Since December, 2014, SEBI has passed four orders restricting over 300 entities from accessing the capital markets. SEBI has found these entities to have misused the stock exchange system to generate fictitious long term capital gains in order to convert their unaccounted income into accounted income and avail of a tax exemption. Under the existing tax laws, if the equity shares of a listed company are held for more than twelve months, the long term gain arising from the sale of such equity shares is exempt from income tax. To avail of this exemption and evade tax, the entities employed a scheme, plan, device and/or artifice which resulted in the creation of artificial volume and manipulation of the price of the scrip.


The companies involved in the said scheme allegedly allotted equity shares to certain known entities on preferential basis with a lock in period of one year in accordance with the ICDR Regulations. SEBI examined the financial history of the said companies and noted that the companies garnered large investments through preferential allotment, despite their unimpressive track record. SEBI held that such investments would not have been made unless there was prior arrangement between the management of the company and the allottees.

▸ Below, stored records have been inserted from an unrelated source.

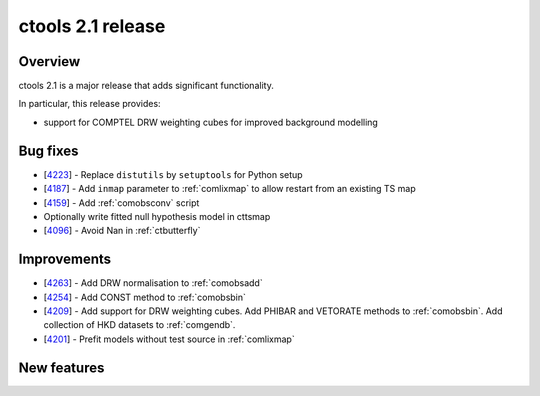 .. _2.1:

ctools 2.1 release
==================

Overview
--------

ctools 2.1 is a major release that adds significant functionality.

In particular, this release provides:

* support for COMPTEL DRW weighting cubes for improved background modelling


Bug fixes
---------

* [`4223 <https://cta-redmine.irap.omp.eu/issues/4223>`_] -
  Replace ``distutils`` by ``setuptools`` for Python setup
* [`4187 <https://cta-redmine.irap.omp.eu/issues/4187>`_] -
  Add ``inmap`` parameter to :ref:`comlixmap` to allow restart from an existing TS map
* [`4159 <https://cta-redmine.irap.omp.eu/issues/4159>`_] -
  Add :ref:`comobsconv` script
* Optionally write fitted null hypothesis model in cttsmap
* [`4096 <https://cta-redmine.irap.omp.eu/issues/4096>`_] -
  Avoid Nan in :ref:`ctbutterfly`


Improvements
------------

* [`4263 <https://cta-redmine.irap.omp.eu/issues/4263>`_] -
  Add DRW normalisation to :ref:`comobsadd`
* [`4254 <https://cta-redmine.irap.omp.eu/issues/4254>`_] -
  Add CONST method to :ref:`comobsbin`
* [`4209 <https://cta-redmine.irap.omp.eu/issues/4209>`_] -
  Add support for DRW weighting cubes.
  Add PHIBAR and VETORATE methods to :ref:`comobsbin`.
  Add collection of HKD datasets to :ref:`comgendb`.
* [`4201 <https://cta-redmine.irap.omp.eu/issues/4201>`_] -
  Prefit models without test source in :ref:`comlixmap`


New features
------------

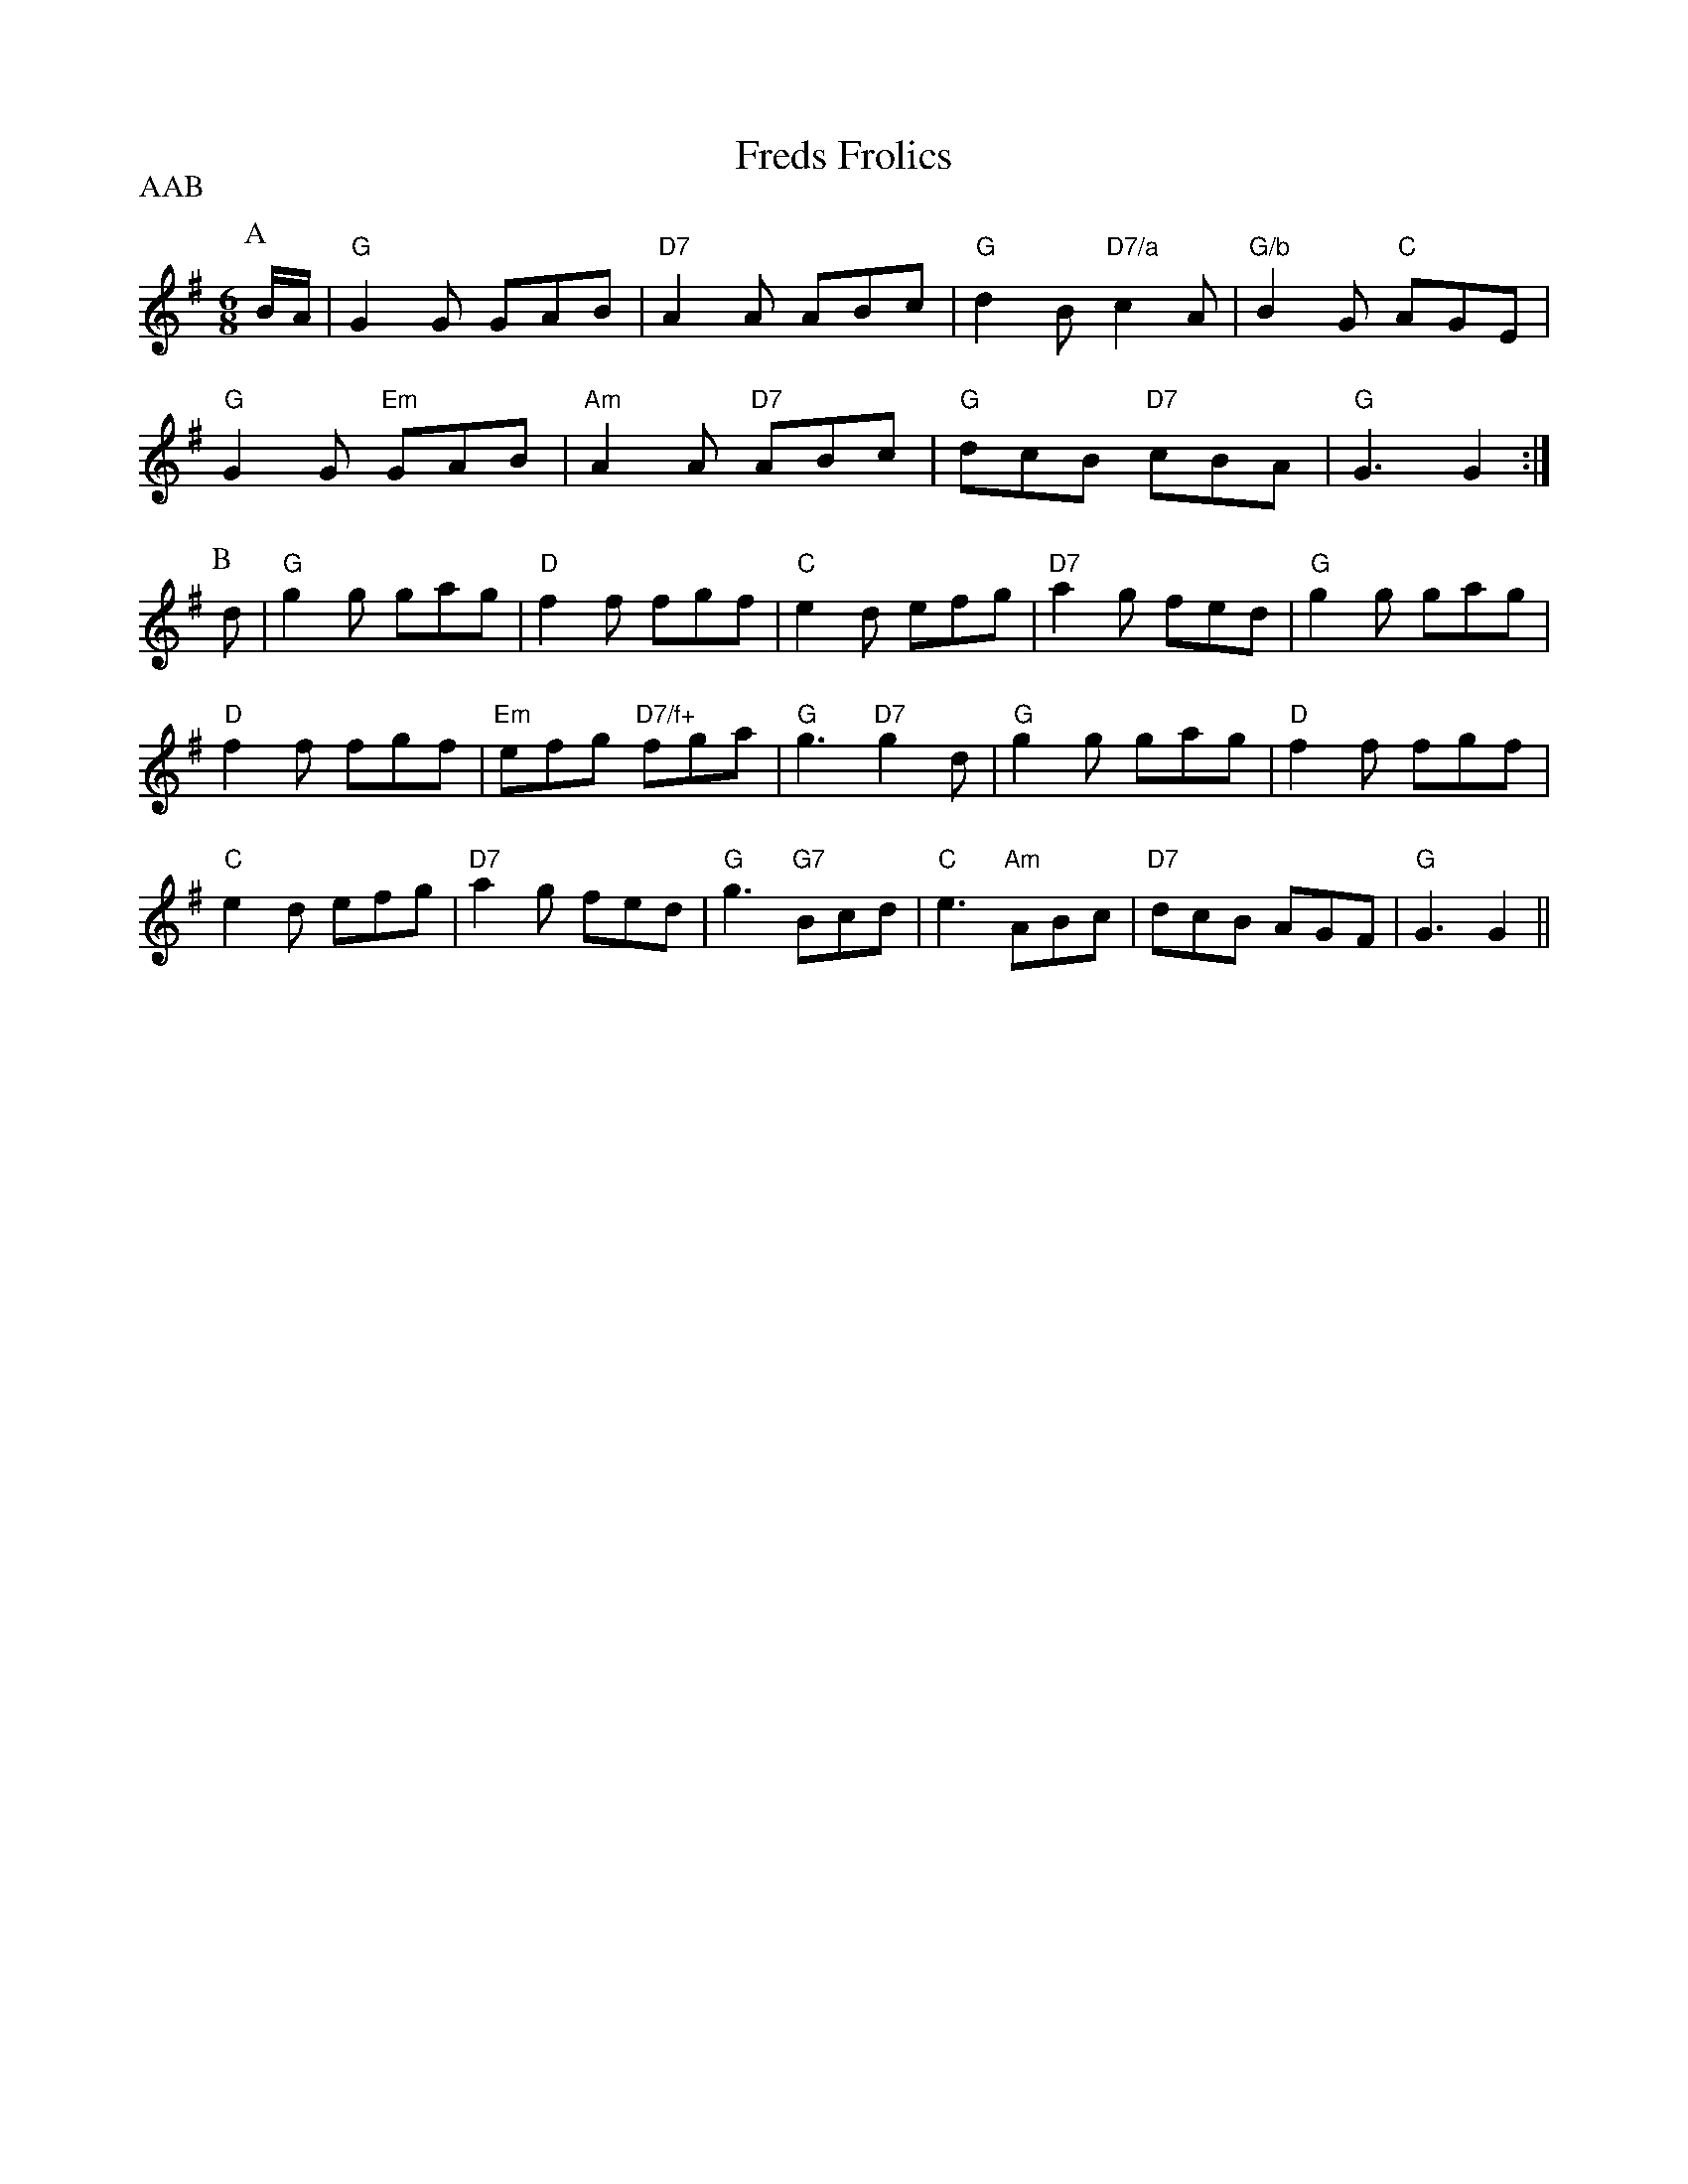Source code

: X: 1
T:Freds Frolics
P:AAB
S:EF
M:6/8
K:G
P:A
B/2A/2|"G"G2G GAB|"D7"A2A ABc|"G"d2B "D7/a"c2A|"G/b"B2G "C"AGE|
"G"G2G "Em"GAB|"Am"A2A "D7"ABc|"G"dcB "D7"cBA|"G"G3 G2:|
P:B
d|"G"g2g gag|"D"f2f fgf|"C"e2d efg|"D7"a2g fed|"G"g2g gag|
"D"f2f fgf|"Em"efg "D7/f+"fga|"G"g3 "D7"g2d|"G"g2g gag|"D"f2f fgf|
"C"e2d efg|"D7"a2g fed|"G"g3 "G7"Bcd|"C"e3 "Am"ABc|"D7"dcB AGF|"G"G3 G2||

SEBI observed that two groups of entities were involved in the execution of the scheme. One group increased the price of the scrip during the lock in period and the other acted as buyers after the expiry of the lock in period to provide exit to the allottees. It was also observed that the funds bought in by way of preferential allotment were utilized for purposes other than those disclosed and, in some cases, were forwarded to various connected entities through informal arrangements. Funds were also provided to entities who acted as buyers for purchasing the shares from the allottees through layering of fund transfers. This resulted in the creation of artificial volume and considerable increase in the price of the scrip. For instance, the price of one of the scrips involved jumped from Rs. 5/- to Rs. 263/- within 115 trading days.


After the examination of the schemes, SEBI observed that there was no change in the beneficial ownership of the traded shares as the buyers and sellers were both part of a common group. The schemes were employed to avoid taxes and to legitimize the sources of income. The allottees allegedly made large gains (for instance, in one case, the allottees made a collective profit of over Rs. 3 billion on their investment of Rs. 130 million). SEBI held that the schemes were fraudulent in nature and thereby in violation of PFUTP Regulations and had the potential to harm gullible and genuine investors.